Output the text of every item below word for word, without including any of the pictures.

(Saved data entries)

• • •

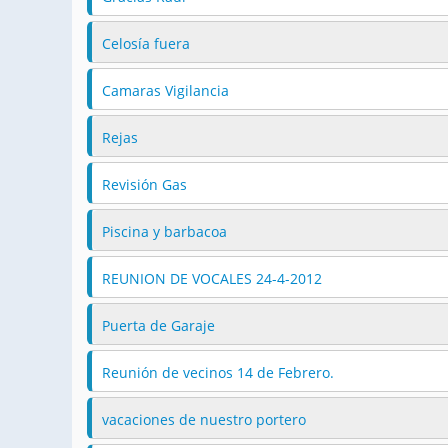
Celosía fuera
Camaras Vigilancia
Rejas
Revisión Gas
Piscina y barbacoa
REUNION DE VOCALES 24-4-2012
Puerta de Garaje
Reunión de vecinos 14 de Febrero.
vacaciones de nuestro portero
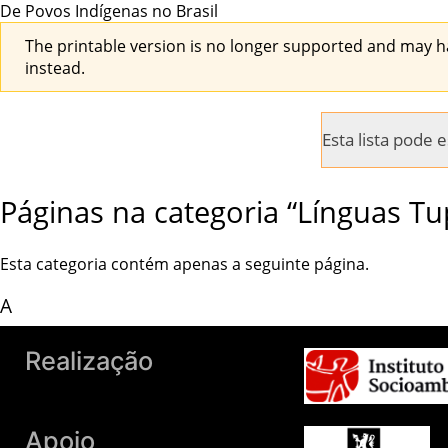
De Povos Indígenas no Brasil
The printable version is no longer supported and may h
instead.
Esta lista pode
Páginas na categoria “Línguas Tu
Esta categoria contém apenas a seguinte página.
A
Povo:Amanayé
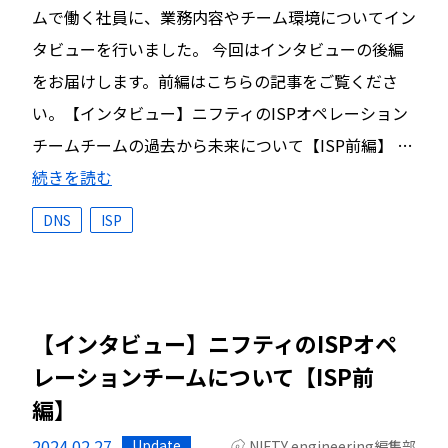
ムで働く社員に、業務内容やチーム環境についてイン
タビューを行いました。 今回はインタビューの後編
をお届けします。前編はこちらの記事をご覧くださ
い。【インタビュー】ニフティのISPオペレーション
チームチームの過去から未来について【ISP前編】 …
続きを読む
DNS
ISP
【インタビュー】ニフティのISPオペ
レーションチームについて【ISP前
編】
2024.02.27
Update
NIFTY engineering編集部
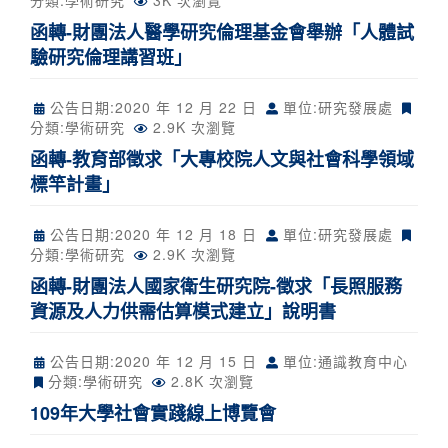
分類:
學術研究
3K 次瀏覽
函轉-財團法人醫學研究倫理基金會舉辦「人體試
驗研究倫理講習班」
公告日期:
2020 年 12 月 22 日
單位:研究發展處
分類:
學術研究
2.9K 次瀏覽
函轉-教育部徵求「大專校院人文與社會科學領域
標竿計畫」
公告日期:
2020 年 12 月 18 日
單位:研究發展處
分類:
學術研究
2.9K 次瀏覽
函轉-財團法人國家衛生研究院-徵求「長照服務
資源及人力供需估算模式建立」說明書
公告日期:
2020 年 12 月 15 日
單位:通識教育中心
分類:
學術研究
2.8K 次瀏覽
109年大學社會實踐線上博覽會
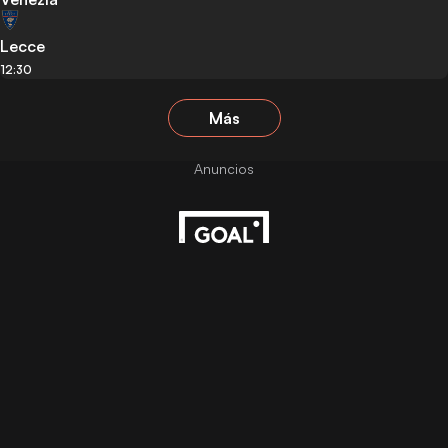
Lecce
12:30
Más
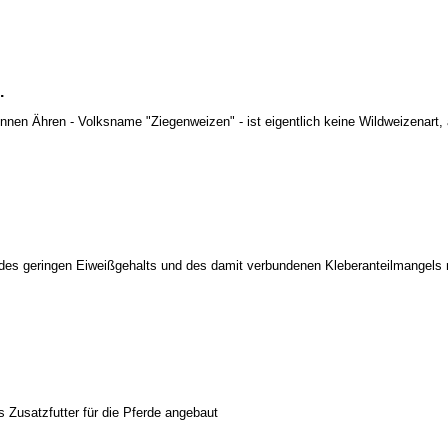
.
ünnen Ähren - Volksname "Ziegenweizen" - ist eigentlich keine Wildweizenart
 des geringen Eiweißgehalts und des damit verbundenen Kleberanteilmangels
 Zusatzfutter für die Pferde angebaut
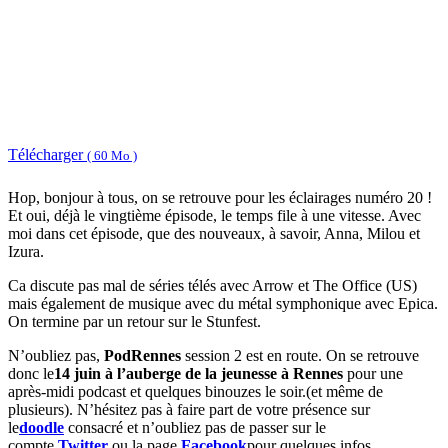
Télécharger
( 60 Mo )
Hop, bonjour à tous, on se retrouve pour les éclairages numéro 20 !
Et oui, déjà le vingtième épisode, le temps file à une vitesse. Avec
moi dans cet épisode, que des nouveaux, à savoir, Anna, Milou et
Izura.
Ca discute pas mal de séries télés avec Arrow et The Office (US)
mais également de musique avec du métal symphonique avec Epica.
On termine par un retour sur le Stunfest.
N’oubliez pas,
PodRennes
session 2 est en route. On se retrouve
donc le
14 juin à l’auberge de la jeunesse à Rennes
pour une
après-midi podcast et quelques binouzes le soir.(et même de
plusieurs). N’hésitez pas à faire part de votre présence sur
le
doodle
consacré et n’oubliez pas de passer sur le
compte
Twitter
ou la page
Facebook
pour quelques infos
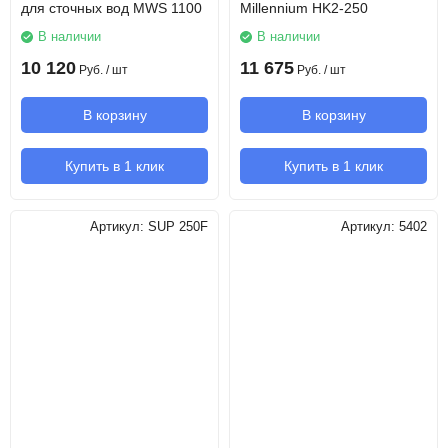
для сточных вод MWS 1100
Millennium HK2-250
В наличии
В наличии
10 120
11 675
Руб.
/ шт
Руб.
/ шт
В корзину
В корзину
Купить в 1 клик
Купить в 1 клик
Артикул:
SUP 250F
Артикул:
5402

• • •

*Response to this exercise*:
Celosía fuera
Camaras Vigilancia
Rejas
Revisión Gas
Piscina y barbacoa
REUNION DE VOCALES 24-4-2012
Puerta de Garaje
Reunión de vecinos 14 de Febrero.
vacaciones de nuestro portero
De Povos Indígenas no Brasil
The printable version is no longer supported and may h
instead.
Esta lista pode
Páginas na categoria “Línguas Tu
Esta categoria contém apenas a seguinte página.
A
Povo:Amanayé
ムで働く社員に、業務内容やチーム環境についてイン
タビューを行いました。 今回はインタビューの後編
をお届けします。前編はこちらの記事をご覧くださ
い。【インタビュー】ニフティのISPオペレーション
チームチームの過去から未来について【ISP前編】 …
続きを読む
DNS
ISP
【インタビュー】ニフティのISPオペ
レーションチームについて【ISP前
編】
2024.02.27
Update
NIFTY engineering編集部
分類:
學術研究
3K 次瀏覽
函轉-財團法人醫學研究倫理基金會舉辦「人體試
驗研究倫理講習班」
公告日期:
2020 年 12 月 22 日
單位:研究發展處
分類:
學術研究
2.9K 次瀏覽
函轉-教育部徵求「大專校院人文與社會科學領域
標竿計畫」
公告日期:
2020 年 12 月 18 日
單位:研究發展處
分類:
學術研究
2.9K 次瀏覽
函轉-財團法人國家衛生研究院-徵求「長照服務
資源及人力供需估算模式建立」說明書
公告日期:
2020 年 12 月 15 日
單位:通識教育中心
分類:
學術研究
2.8K 次瀏覽
109年大學社會實踐線上博覽會
Lecce
12:30
Más
.
ünnen Ähren - Volksname "Ziegenweizen" - ist eigentlich keine Wildweizenart
 des geringen Eiweißgehalts und des damit verbundenen Kleberanteilmangels
 Zusatzfutter für die Pferde angebaut
Télécharger
( 60 Mo )
Hop, bonjour à tous, on se retrouve pour les éclairages numéro 20 !
Et oui, déjà le vingtième épisode, le temps file à une vitesse. Avec
moi dans cet épisode, que des nouveaux, à savoir, Anna, Milou et
Izura.
Ca discute pas mal de séries télés avec Arrow et The Office (US)
mais également de musique avec du métal symphonique avec Epica.
On termine par un retour sur le Stunfest.
N’oubliez pas,
PodRennes
session 2 est en route. On se retrouve
donc le
14 juin à l’auberge de la jeunesse à Rennes
pour une
après-midi podcast et quelques binouzes le soir.(et même de
plusieurs). N’hésitez pas à faire part de votre présence sur
le
doodle
consacré et n’oubliez pas de passer sur le
compte
Twitter
ou la page
Facebook
pour quelques infos
для сточных вод MWS 1100
Millennium HK2-250
В наличии
В наличии
10 120
11 675
Руб.
/ шт
Руб.
/ шт
В корзину
В корзину
Купить в 1 клик
Купить в 1 клик
Артикул:
SUP 250F
Артикул:
5402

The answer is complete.